Plato understood that the Earth had to be a sphere since its shadow was always circular and that the planets had to be spheres, because they were in the heavens and that was the most perfect solid.  Plato felt that the heavens were perfect, so the planets could only move in continuous uniform circular motion.  There were problems with the model of motion of the moon, planets, Sun and stars that Plato conceived, so he gave his students a major problem to work on.  Their task was to find a geometric explanation for the apparent motion of the planets, especially the strange retrograde motion.  It had been observed that as a planet undergoes retrograde motion (drifts Westward with respect to the stars), it becomes brighter.  At periodic times, the planets seemed to reverse their direction of motion around the Earth, which is technically known as retrograde motion.  Planets sometimes seemed brighter and sometimes less bright, which was interpreted to mean that they are sometimes closer and sometimes further from the Earth.  The solar seasons were not quite equal, as should be expected for perfectly circular motion.  It seemed that the Sun was speeding up and slowing down at various points in its orbits.  This project became known as “saving the phenomena” and it dominated cosmology until the time of Newton.

Aristotle who studded under Plato created a model of the universe, with planets moving in perfect circles around the Earth, but it did not account for real planetary motions, because he made the wrong assumptions that the Earth was the center of the Universe, and that the heavens exhibited uniform circular motion.  Ptolemy and others explained uniform circular motion using a system called epicycles, which had the planets moving in little circles within their greater orbits.  Copernicus knew that some things didn’t make sense, like when Mars occasionally appeared to move backward with respect to the stars before moving forward again.  He was disturbed by the failure of Ptolemy’s geocentric model of the universe to follow Aristotle’s requirement for the uniform circular motion of all celestial bodies and he became determined to eliminate Ptolemy’s concept, concerning an imaginary point around which the bodies seemed to follow that requirement.

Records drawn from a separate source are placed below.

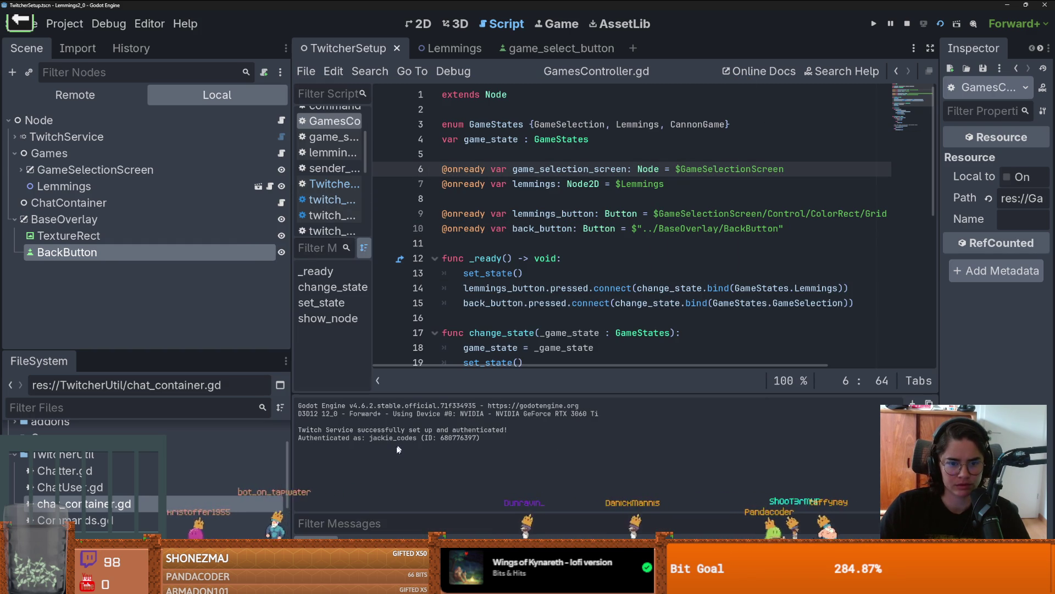
{"action": "left_click", "coordinate": [409, 321]}
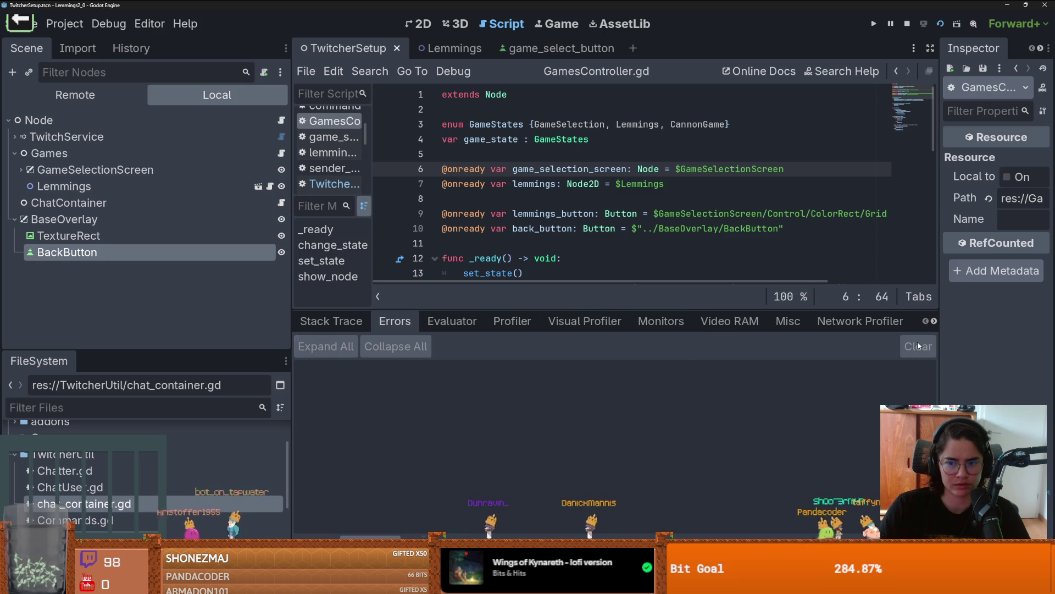
{"action": "left_click", "coordinate": [550, 243]}
- Open TwitcherSetup.gd and collapse BaseOverlay and Games in the scene tree
{"action": "left_click", "coordinate": [282, 120]}
{"action": "scroll", "coordinate": [583, 192], "scroll_direction": "down", "scroll_amount": 10}
{"action": "scroll", "coordinate": [584, 192], "scroll_direction": "down", "scroll_amount": 8}
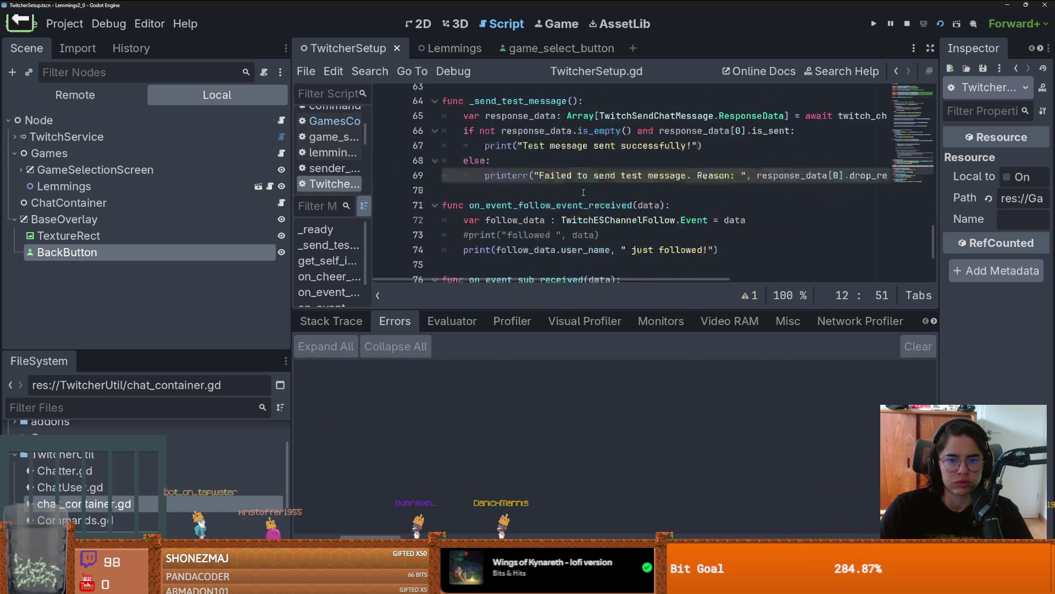
{"action": "left_click", "coordinate": [14, 219]}
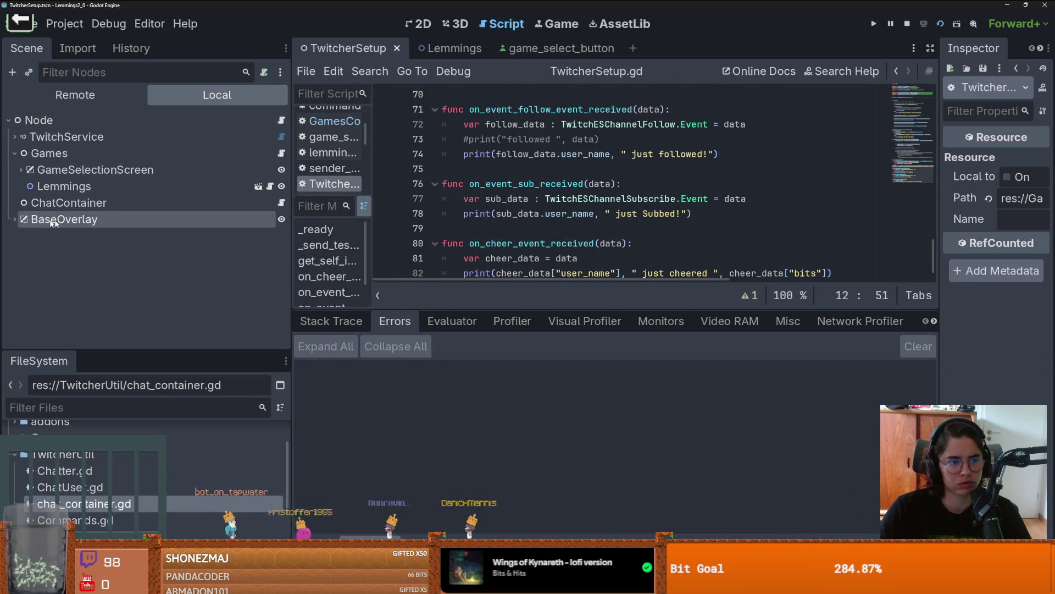
{"action": "left_click", "coordinate": [14, 153]}
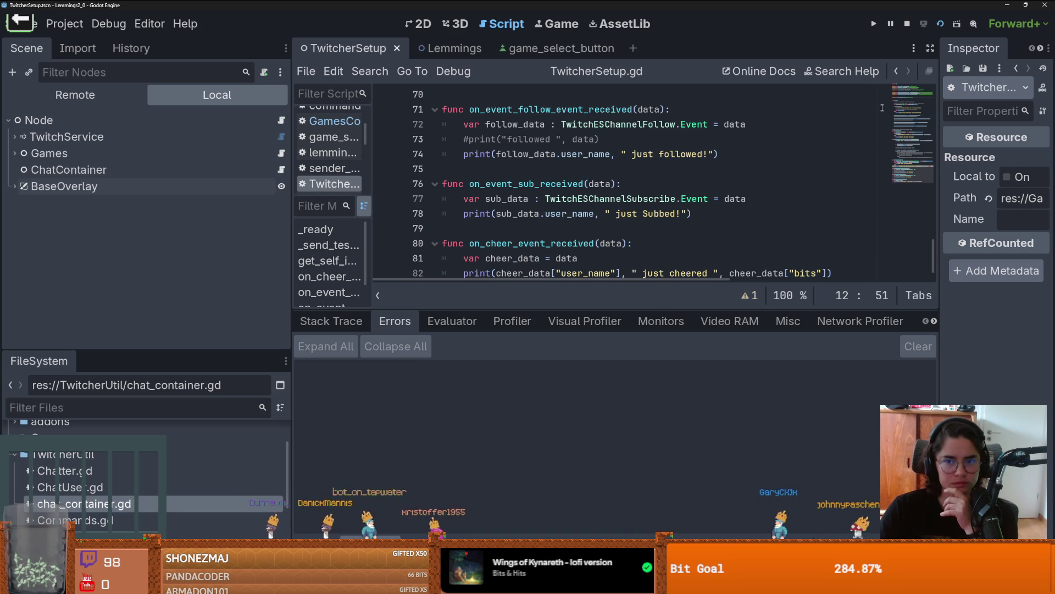
{"action": "scroll", "coordinate": [604, 181], "scroll_direction": "up", "scroll_amount": 9}
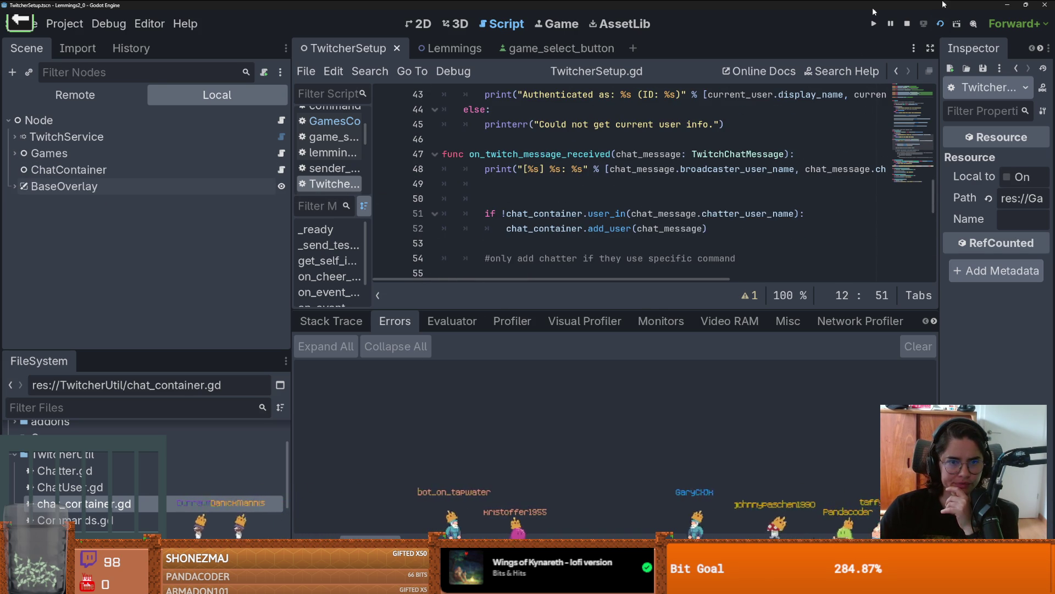
{"action": "left_click", "coordinate": [941, 24]}
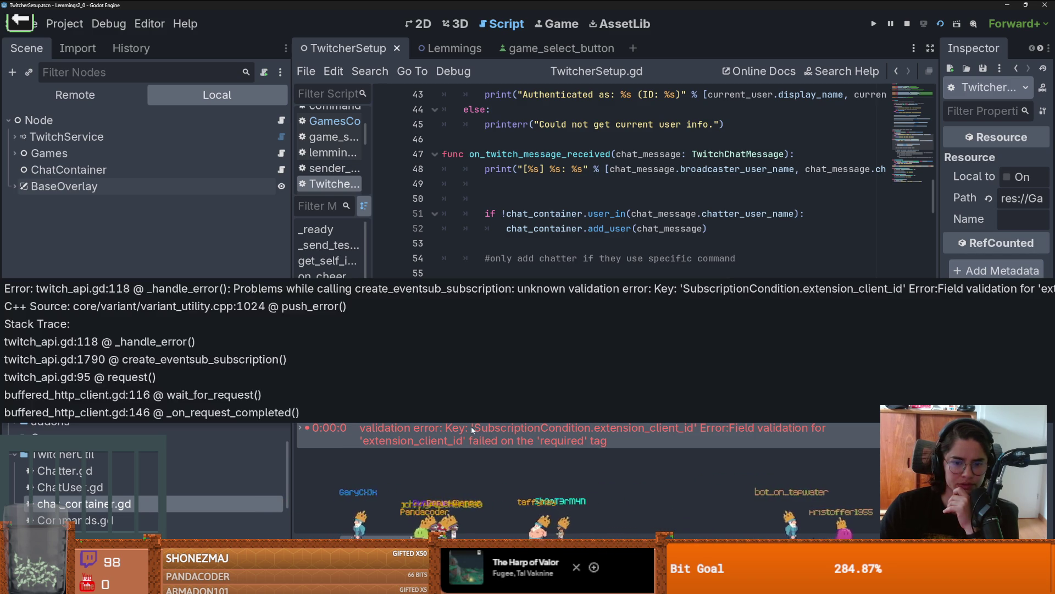
- Open twitch_api.gd at the line 118 error and lower the debugger splitter to enlarge the code
{"action": "double_click", "coordinate": [471, 427]}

Copernicus decided that he could achieve his goal only through a heliocentric model, which remained simple and was more elegant, but it still required perfect circular motion and it did include the added complexity of epicycles to try and explain retrograde motion.  Copernicus presented his sun-centered model of the heavens where Earth is depicted as the third planet orbiting the Sun.  Copernicus’ system was able to explain both the varying brightness of the planets and retrograde motion. The brightness of the planets would naturally vary because the planets were not always the same distance from the Earth and the retrograde motion was explained in terms of geometry and a faster motion for planets with smaller orbits.  Copernicus anticipated that his ideas would be controversial, so he waited more than 30 years to publish his book and only did this when he was on his deathbed.